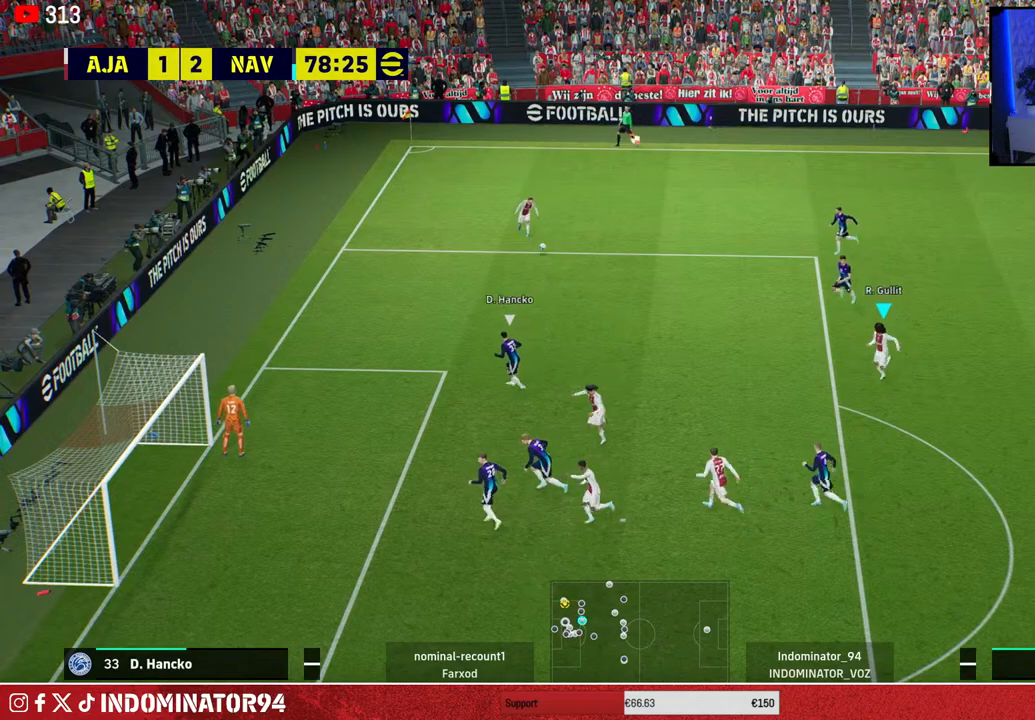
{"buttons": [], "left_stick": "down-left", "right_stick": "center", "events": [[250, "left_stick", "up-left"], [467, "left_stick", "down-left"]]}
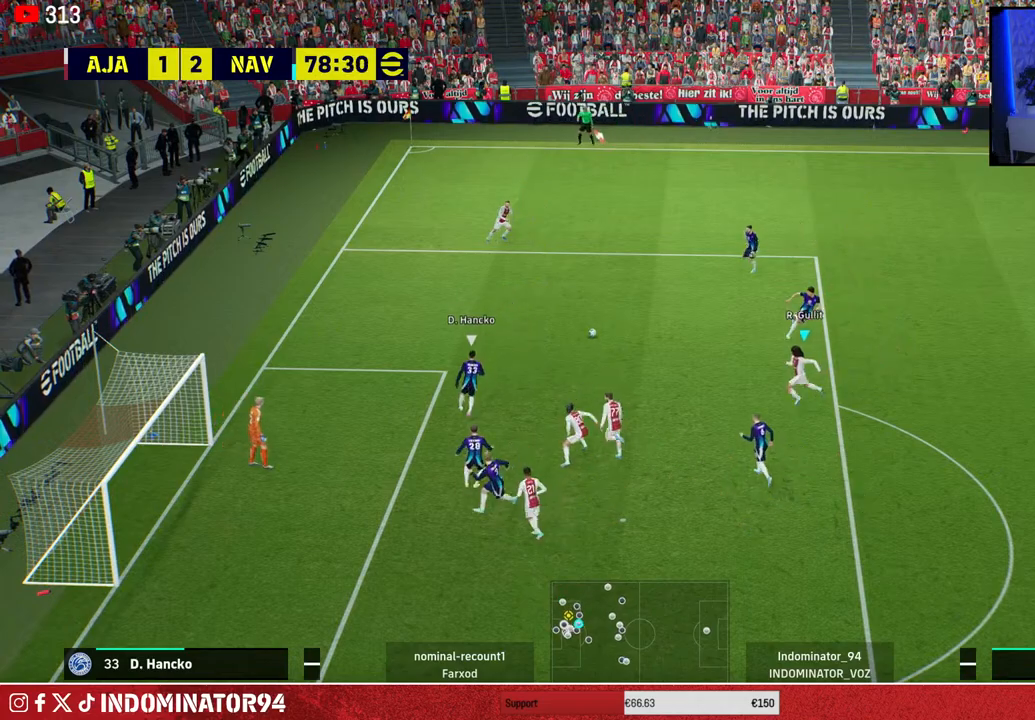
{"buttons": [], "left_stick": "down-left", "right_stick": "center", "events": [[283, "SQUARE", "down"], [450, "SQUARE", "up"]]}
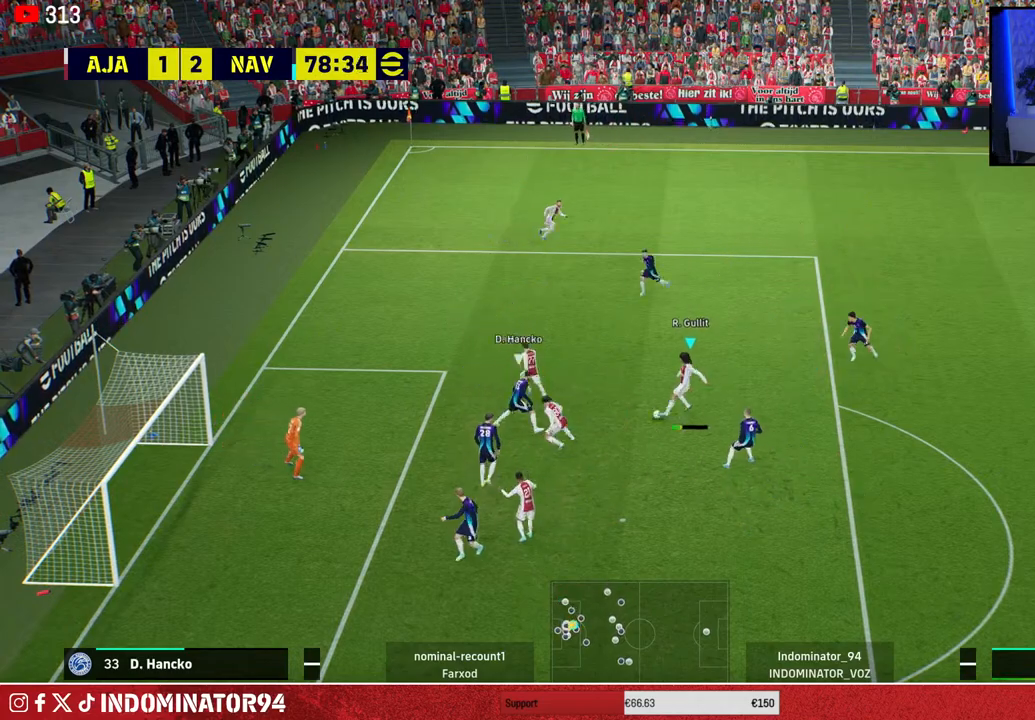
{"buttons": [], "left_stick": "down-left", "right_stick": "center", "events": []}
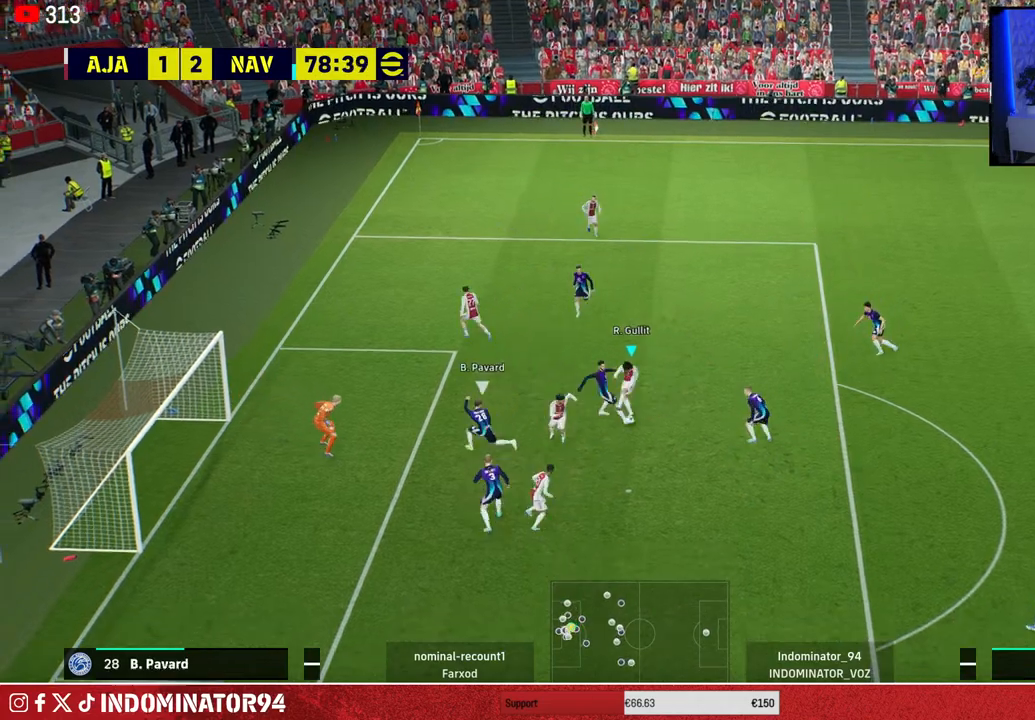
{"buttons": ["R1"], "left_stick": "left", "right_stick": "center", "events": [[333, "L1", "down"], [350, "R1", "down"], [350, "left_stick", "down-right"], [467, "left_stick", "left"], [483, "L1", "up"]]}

# # # #

§ **Work to be completed**
Please print the listing above again word for word, without its pictures.

§ **Solution**
{"buttons": [], "left_stick": "down-left", "right_stick": "center", "events": [[250, "left_stick", "up-left"], [467, "left_stick", "down-left"]]}
{"buttons": [], "left_stick": "down-left", "right_stick": "center", "events": [[283, "SQUARE", "down"], [450, "SQUARE", "up"]]}
{"buttons": [], "left_stick": "down-left", "right_stick": "center", "events": []}
{"buttons": ["R1"], "left_stick": "left", "right_stick": "center", "events": [[333, "L1", "down"], [350, "R1", "down"], [350, "left_stick", "down-right"], [467, "left_stick", "left"], [483, "L1", "up"]]}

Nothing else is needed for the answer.